Risk factors and outcomes of thyroid immune-related adverse events following PD-1/PD-L1 inhibitors treatment in a large tertiary Chinese center.

Objective: To investigate the clinical characteristics, related risk factors and outcomes of thyroid immune-related adverse events (irAEs) in patients with malignant solid tumor treated with programmed cell death-1 (PD-1) or programmed cell death-ligand 1 (PD-L1) inhibitors in a large tertiary Chinese center.

Methods: We retrospectively analyzed the clinical data of 1151 patients with malignant solid tumors who received PD-1 or PD-L1 inhibitors treatment and underwent thyroid function evaluation in a large 3 A hospital of Beijing from September 2019 to December 2023. According to the thyroid status after receiving PD-1/PD-L1 inhibitors treatment, patients were divided into normal thyroid group and thyroid irAEs group. The clinical characteristics, including age, gender, tumor type, previous anti-cancer treatment history and thyroid function status were evaluated. After the occurrence of thyroid irAEs, thyroid function evaluation, onset time, and survival outcomes were analyzed. Risk factors that may contribute to the thyroid irAEs were further explored by logistic regression.
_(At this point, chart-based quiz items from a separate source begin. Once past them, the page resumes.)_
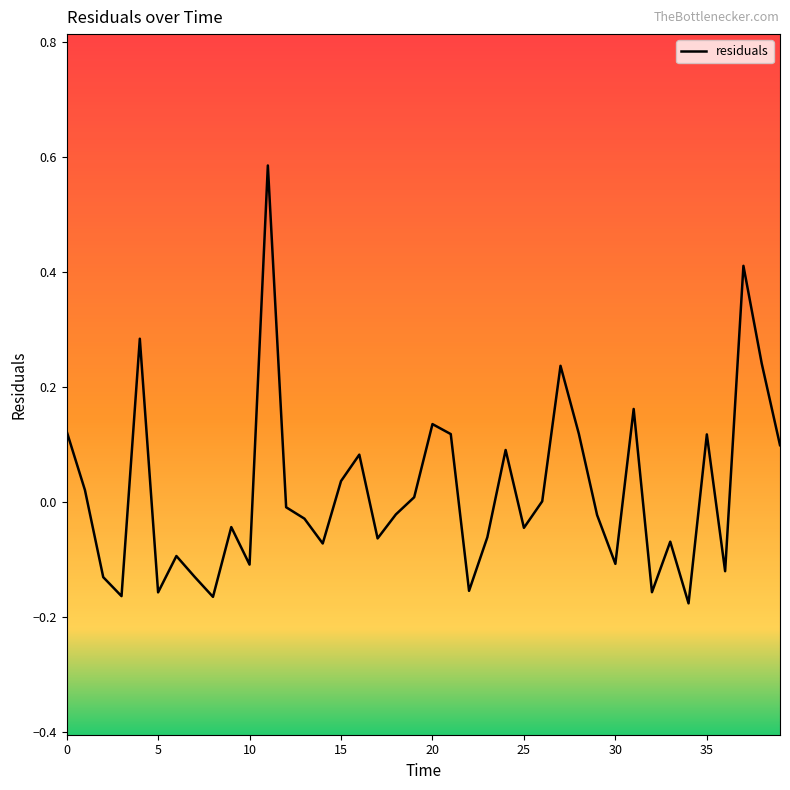

Is this an area chart (filled region under the line)?

No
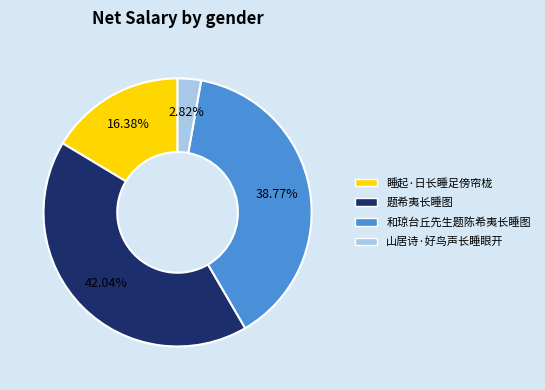

Combined, what portion of the pie is 和琼台丘先生题陈希夷长睡图 and 山居诗·好鸟声长睡眼开?

41.6%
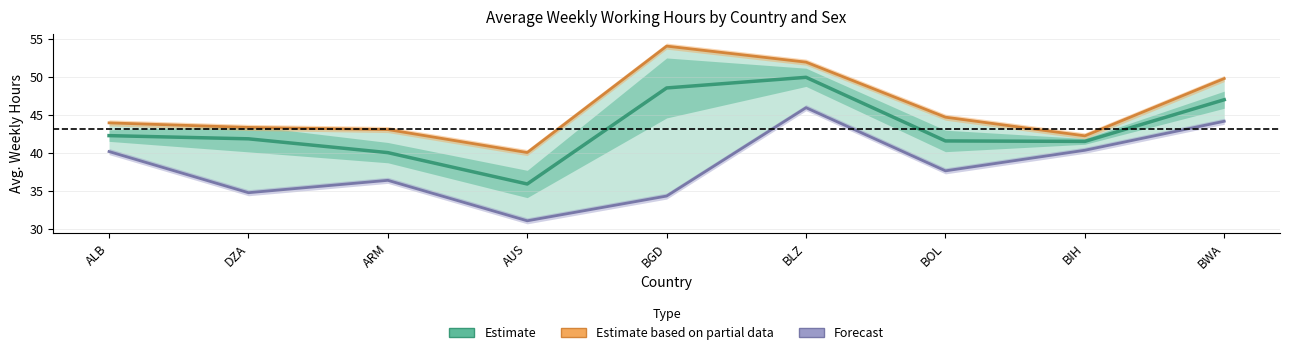

Is it true that Estimate (Both Sexes) equals 12.5 at BGD?

False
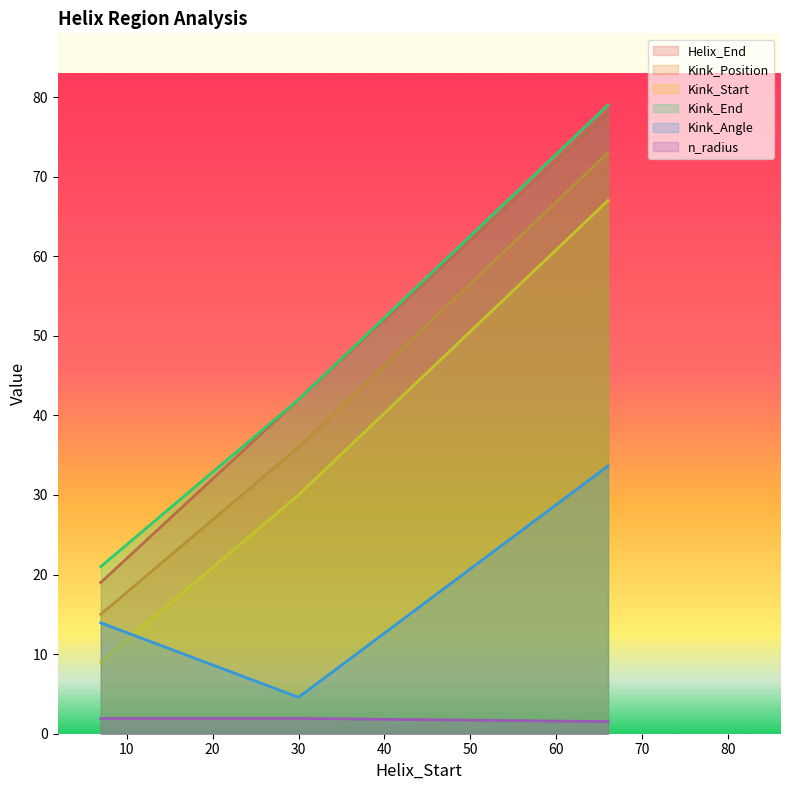

Rank the series by their maximum value, from highest to lowest.

Kink_End, Helix_End, Kink_Position, Kink_Start, Kink_Angle, n_radius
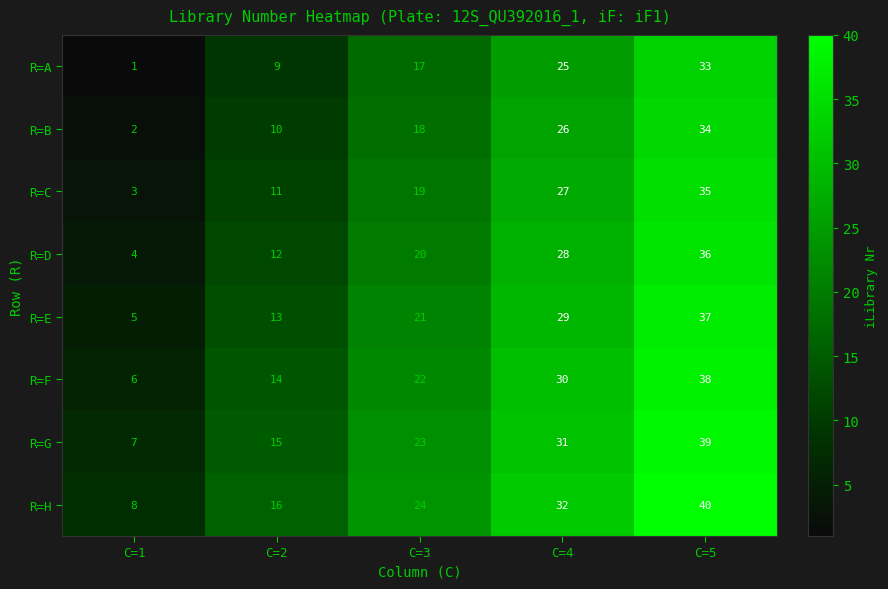

What is the difference between the maximum and minimum values in the R=A series?

32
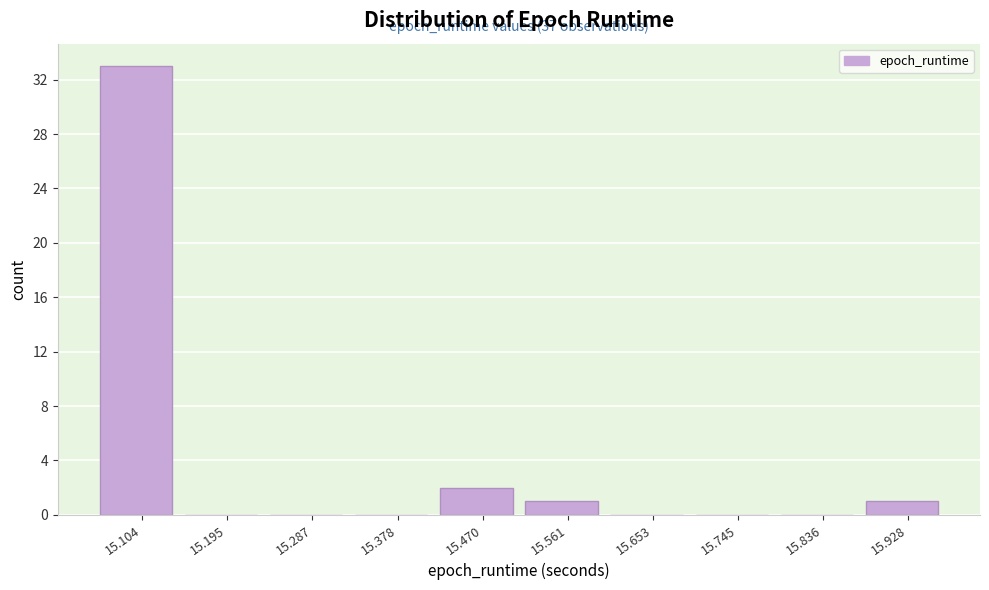

Which range on the x-axis has the tallest bar?

15.06 to 15.15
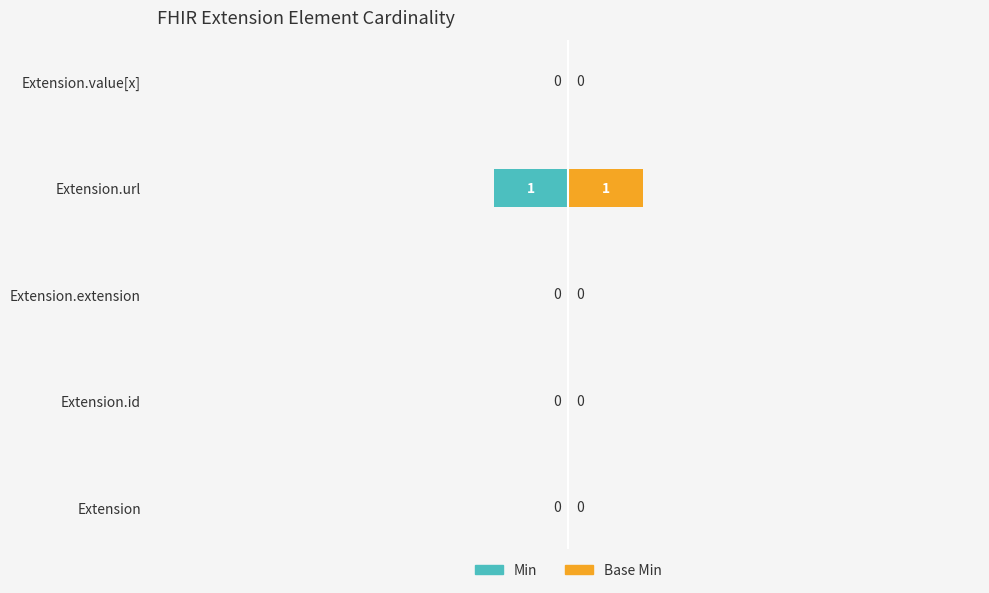

Which series has the largest total across all categories?

Base Min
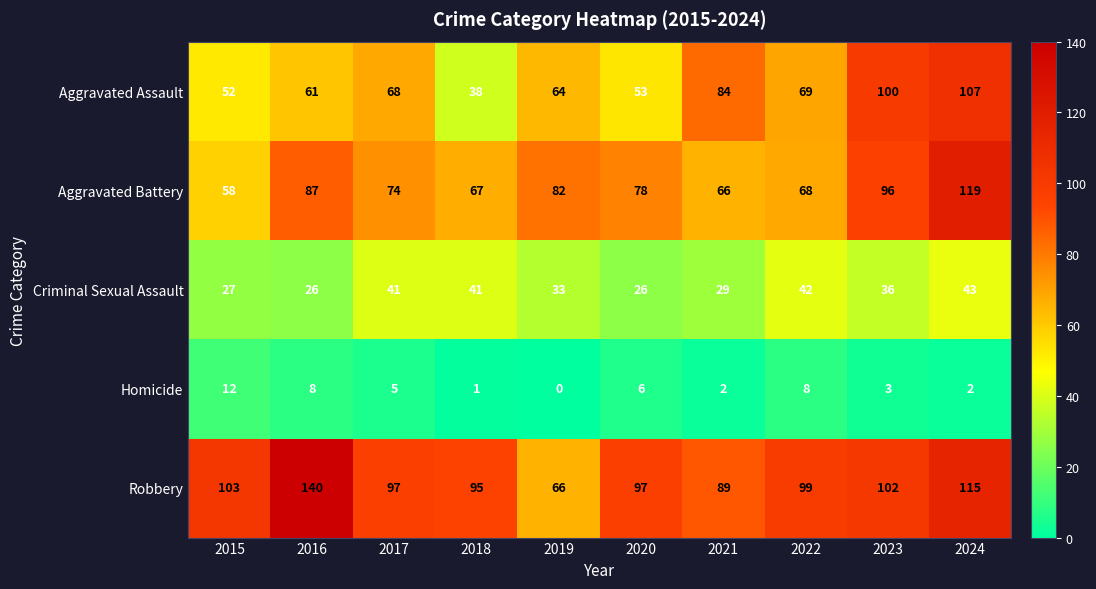

What is the total value across all series at 2020?

260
Results: Out of 1151 patients treated with a PD-1/PD-L1 inhibitor, 257 (22.3%) developed new thyroid irAEs, with the vast majority (98.0%) being hypothyroidism (193/257, 75.1%) and Grade1-2 (252/257, 98.0%), including 252 Hashimoto's thyroiditis (98.0%), 3 subacute thyroiditis (1.17%) and 2 Graves' disease (0.78%). There was a significant difference in the number of treatment cycles of PD-1/PD-L1 inhibitors between the two groups (P = 0.001). In multivariate analysis, gastrointestinal cancer, radiotherapy history, targeted therapy history, positive TgAb and TPOAb at baseline were associated with thyroid irAEs caused by PD-1/PD-L1 inhibitors. Absence of thyroid irAEs predicted increased mortality overall (HR = 2.935, P = 0.024) and particularly in gastrointestinal cancers (HR = 9.453, P = 0.007), despite comparable crude mortality (5.84% vs. 5.82%, P = 0.228). No association was observed in lung/other tumors. Thyroid function recovery occurred in 36.2% of patients, and treatment interruption due to thyroid irAEs was rare (3.5%).

Conclusion: In our group, 22.3% patients treated with PD-1/PD-L1 inhibitors developed thyroid irAEs. The main subtype of thyroid irAEs was hypothyroidism (75.1%). Patients with gastrointestinal cancer, previous radiotherapy, history of targeted therapy, and baseline TgAb or TPOAb positivity may increase the risk of thyroid irAEs. Thyroid irAEs was associated with a trend for a survival benefit in patients with gastrointestinal cancer.